The airport was badly damaged and came under renewed rocket fire on Sunday morning.
An airport source said the passenger halls and two civilian planes sustained serious damage.
Images of an aircraft with its fuselage ripped open and of a badly damaged runway and airport buildings were posted on social media.
Libya's National Oil Corporation (NOC) said onSaturday that rockets and missiles hit a fuel depot at the airport, destroying four tanks and damaging six others.
The United Nations Support Mission in Libya (UNSMIL) called the bombardment "an all too familiar but frightening spectacle".
"These horrifying attacks occur on a regular basis in close proximity to civilian neighbourhoods," UNSMIL said on Twitter.

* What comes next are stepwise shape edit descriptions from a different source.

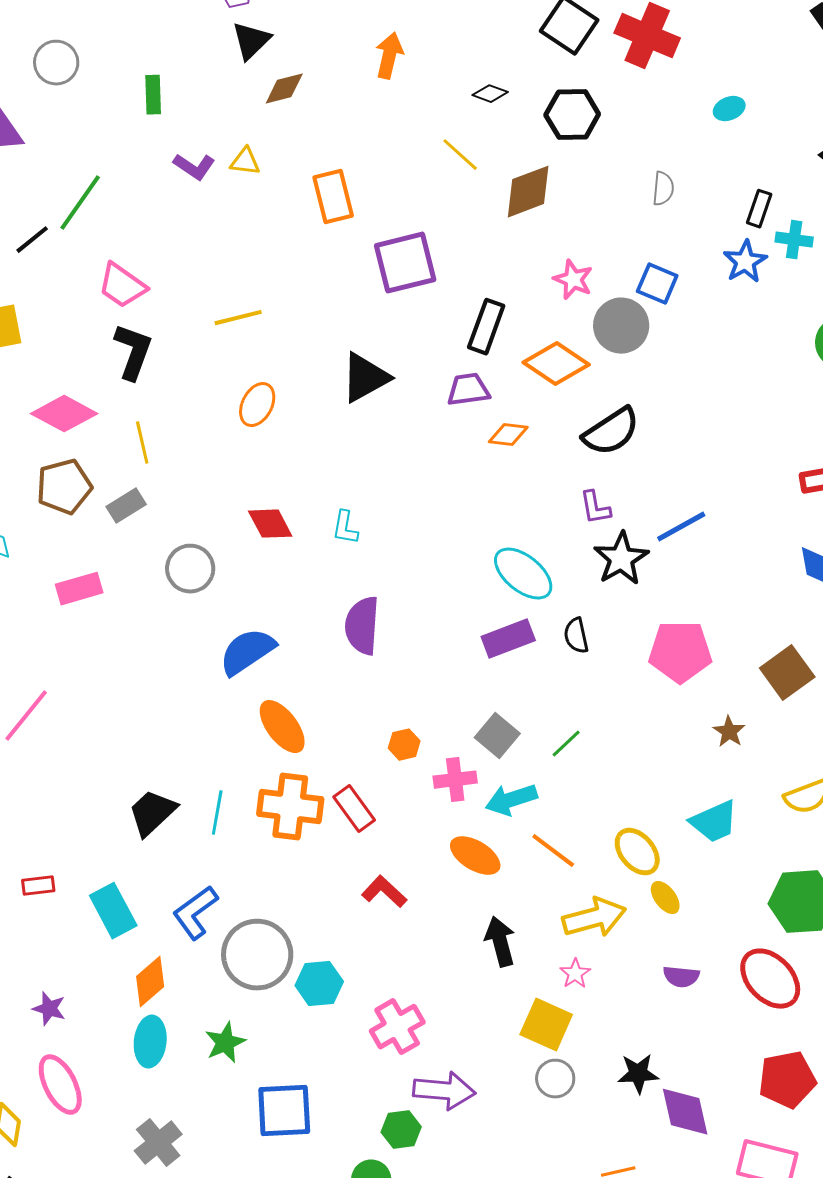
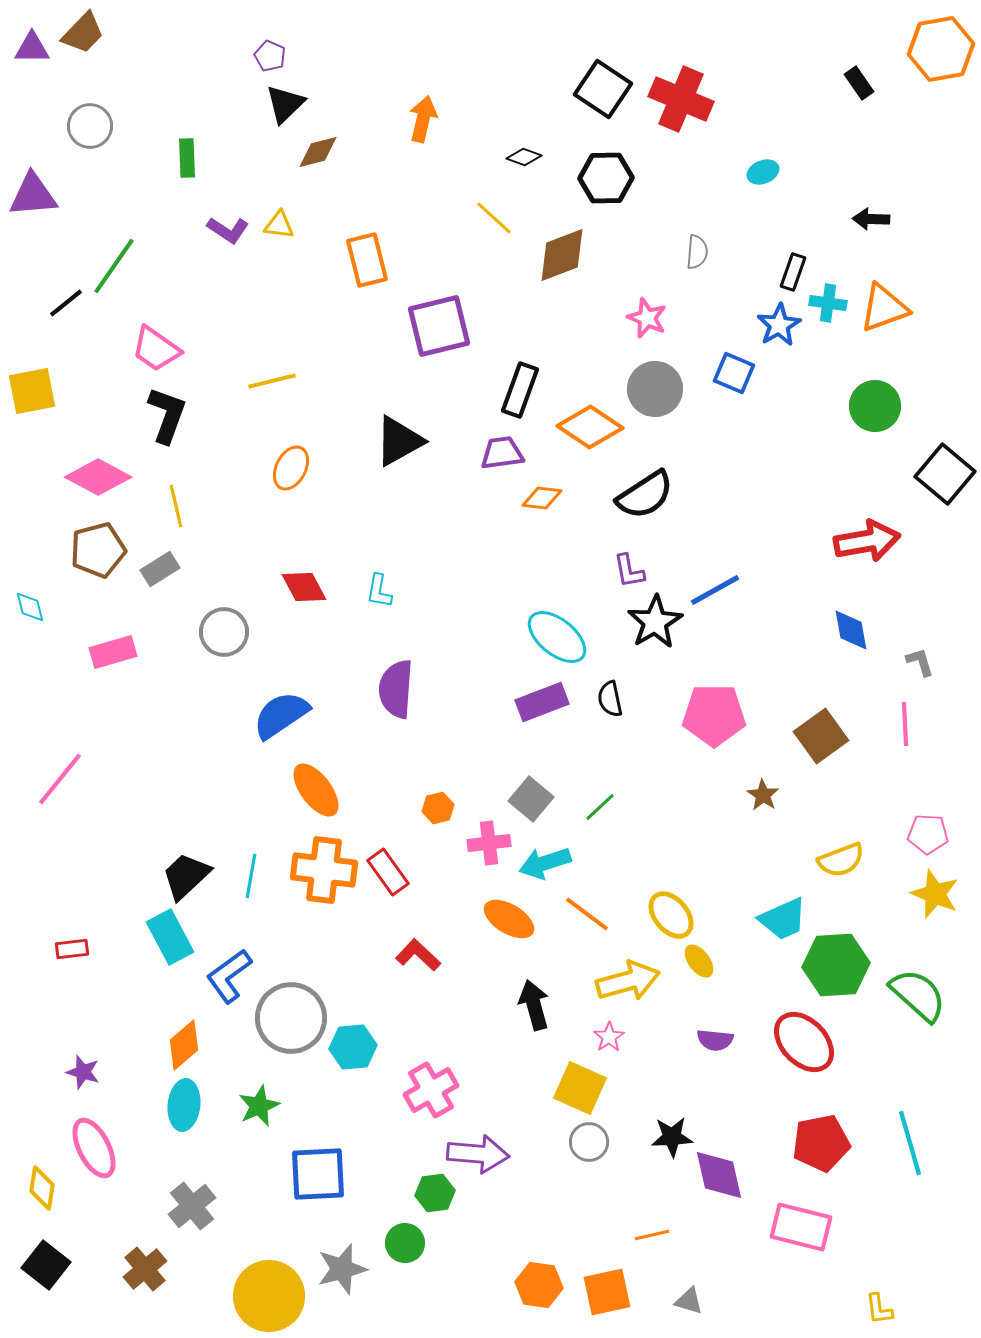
pink star: (573, 280) -> (647, 318), moved
blue square: (657, 284) -> (734, 373), moved
cyan trapezoid: (714, 822) -> (783, 919), moved
cyan rectangle: (113, 911) -> (170, 937), moved

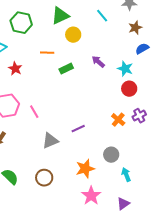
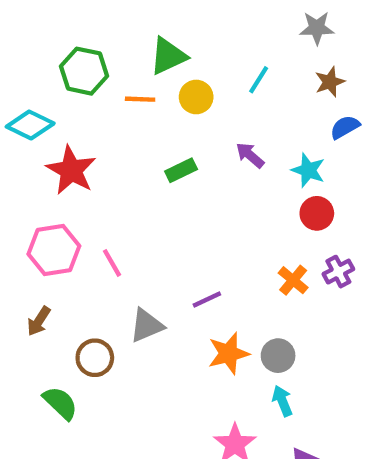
cyan line: (102, 16) -> (259, 80), moved, turned 72
orange line: (47, 53) -> (140, 99), moved
red star: (15, 69) -> (71, 170), size x1.6
orange star: (85, 169) -> (228, 353), moved
cyan arrow: (126, 175) -> (282, 401), moved
brown circle: (44, 178) -> (95, 358), moved

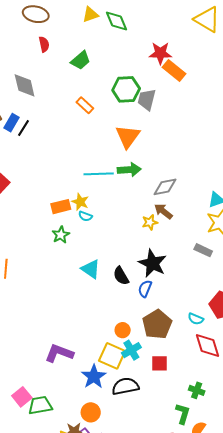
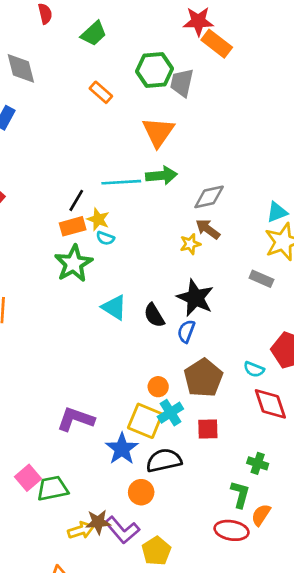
black line: (23, 128) -> (76, 200), moved
green star: (61, 235) -> (74, 264), size x1.6
orange circle: (91, 412) -> (141, 492), moved

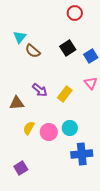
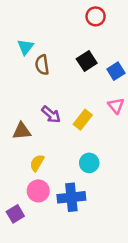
brown semicircle: (33, 51) -> (42, 65), turned 42
pink circle: (49, 132) -> (38, 191), moved
blue cross: (82, 154) -> (71, 197), moved
purple square: (21, 168) -> (15, 214), moved

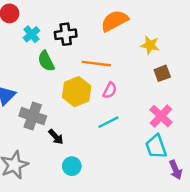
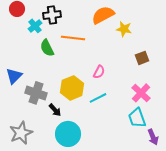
black cross: (66, 34) -> (52, 15), moved
yellow star: (150, 45) -> (124, 29), moved
orange line: (96, 64) -> (73, 38), moved
yellow hexagon: (77, 92) -> (72, 88), moved
cyan circle: (72, 166) -> (68, 134), size x1.6

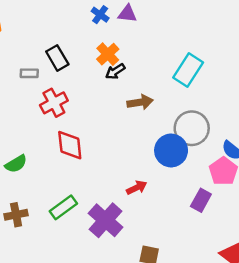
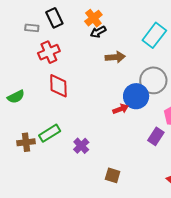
red arrow: (137, 188) -> (121, 109), moved
brown cross: (16, 215) -> (26, 142), moved
purple cross: (106, 220) -> (81, 146), size x0.6

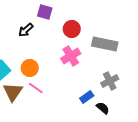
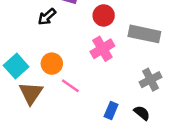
pink line: (36, 88) -> (70, 86), moved
blue rectangle: (87, 97) -> (111, 110), moved, turned -32

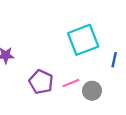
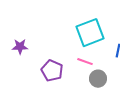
pink line: (71, 83) -> (85, 62), moved, turned 42

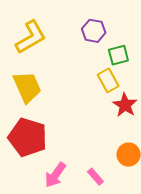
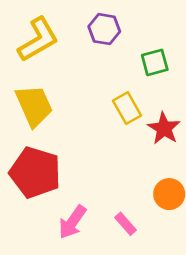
purple hexagon: (94, 31) -> (104, 29), moved
yellow rectangle: (108, 80) -> (127, 108), moved

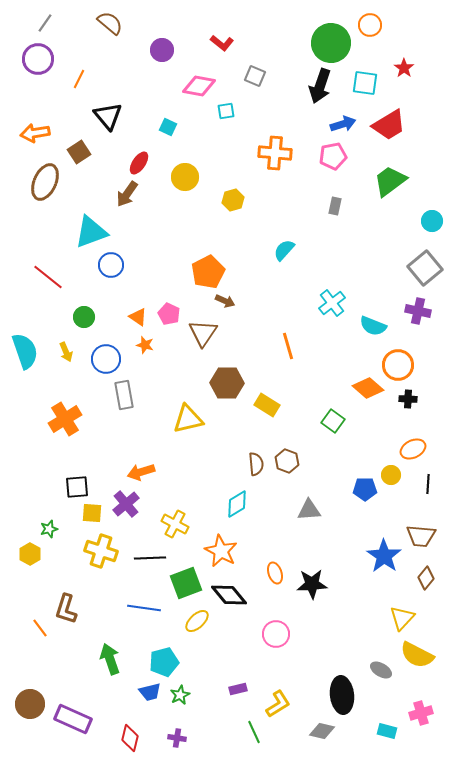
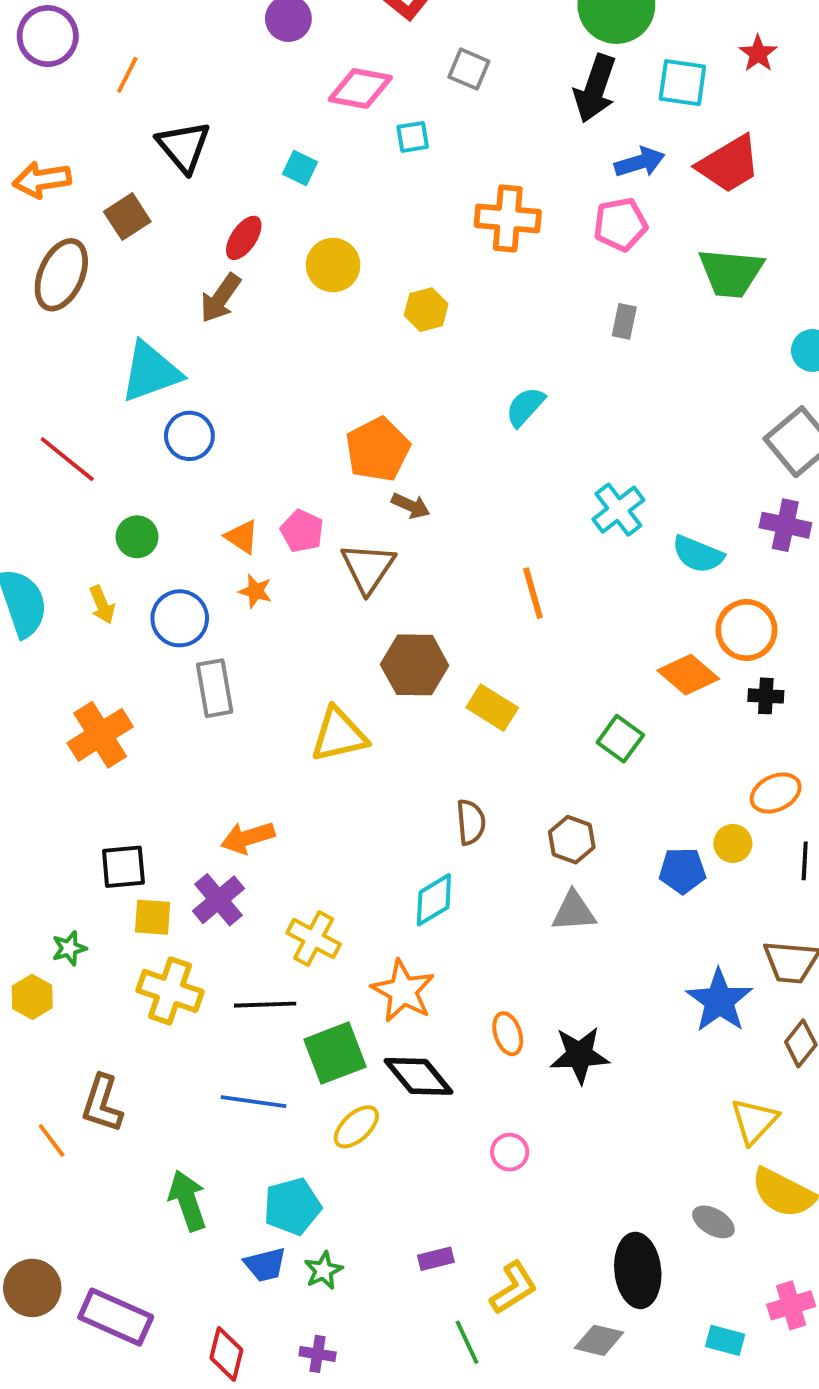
green trapezoid: (390, 181) -> (731, 273), turned -138
brown hexagon: (287, 461) -> (572, 840), moved
pink circle: (276, 634) -> (510, 1152), size x0.7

It called the shelling "one in a series of indiscriminate attacks, most of which are attributable to pro-LNA [Haftar] forces, killing more than 15 and injuring 50 civilians since 1 May".
'Weakness and desperation'
Since Wednesday, 17 civilians and two police officers have been killed and more than 66 other civilians wounded in rocket fire targeting several areas of the capital, according to the GNA.
UNSMIL slammed the attacks hitting civilians and civilian infrastructure and called for "those responsible for crimes under international law to be brought to justice".
But the GNA said international condemnation was not enough.
"We no longer pay any attention to the timid condemnations of the international community, incapable as it is of naming" Haftar, holding him to account or stopping those supporting him, the GNA said.
"The senseless acts... of the past days... are proof of his weakness and desperation after the successive defeats of his militias and mercenaries," it added.
Haftar's forces have suffered several setbacks in recent weeks, with GNA fighters ousting them from two key coastal cities west of Tripoli in April.
Backed by Turkey, GNA troops now surround the LNA's main rear base at Tarhuna, 80 kilometres southeast of the capital.
Foreign military involvement in Libya has exacerbated the conflict, with the United Arab Emirates and Russia backing Haftar and Ankara supplying the GNA.
World leaders at a Berlin meeting in January committed to ending foreign meddling and to upholding a 2011 weapons embargo, but the UN has warned that both sides have continued to receive arms and fighters.